Task requirements | Every record below is to be copied exactly, with its images omitted.

Dataset extract |
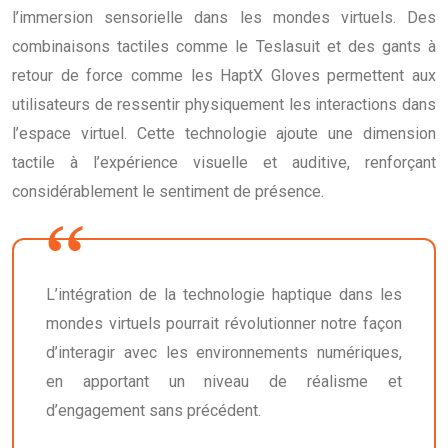
l’immersion sensorielle dans les mondes virtuels. Des
combinaisons tactiles comme le Teslasuit et des gants à
retour de force comme les HaptX Gloves permettent aux
utilisateurs de ressentir physiquement les interactions dans
l’espace virtuel. Cette technologie ajoute une dimension
tactile à l’expérience visuelle et auditive, renforçant
considérablement le sentiment de présence.
L’intégration de la technologie haptique dans les
mondes virtuels pourrait révolutionner notre façon
d’interagir avec les environnements numériques,
en apportant un niveau de réalisme et
d’engagement sans précédent.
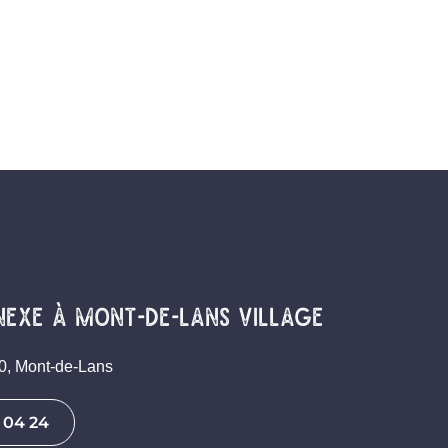
nexe à mont-de-lans village
0, Mont-de-Lans
 04 24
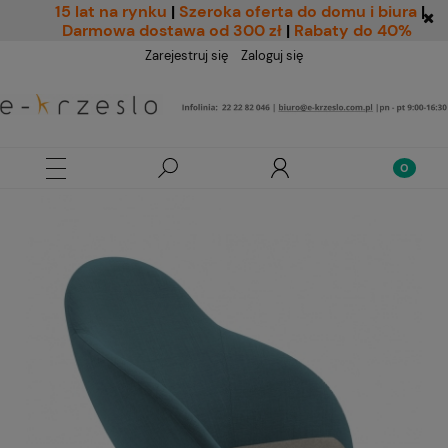
15 lat na rynku
|
Szeroka oferta do domu i biura
|
Darmowa dostawa od 300 zł
|
Rabaty do 40%
Zarejestruj się
Zaloguj się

Solution |
l’immersion sensorielle dans les mondes virtuels. Des
combinaisons tactiles comme le Teslasuit et des gants à
retour de force comme les HaptX Gloves permettent aux
utilisateurs de ressentir physiquement les interactions dans
l’espace virtuel. Cette technologie ajoute une dimension
tactile à l’expérience visuelle et auditive, renforçant
considérablement le sentiment de présence.
L’intégration de la technologie haptique dans les
mondes virtuels pourrait révolutionner notre façon
d’interagir avec les environnements numériques,
en apportant un niveau de réalisme et
d’engagement sans précédent.
nexe à mont-de-lans village
0, Mont-de-Lans
 04 24
15 lat na rynku
|
Szeroka oferta do domu i biura
|
Darmowa dostawa od 300 zł
|
Rabaty do 40%
Zarejestruj się
Zaloguj się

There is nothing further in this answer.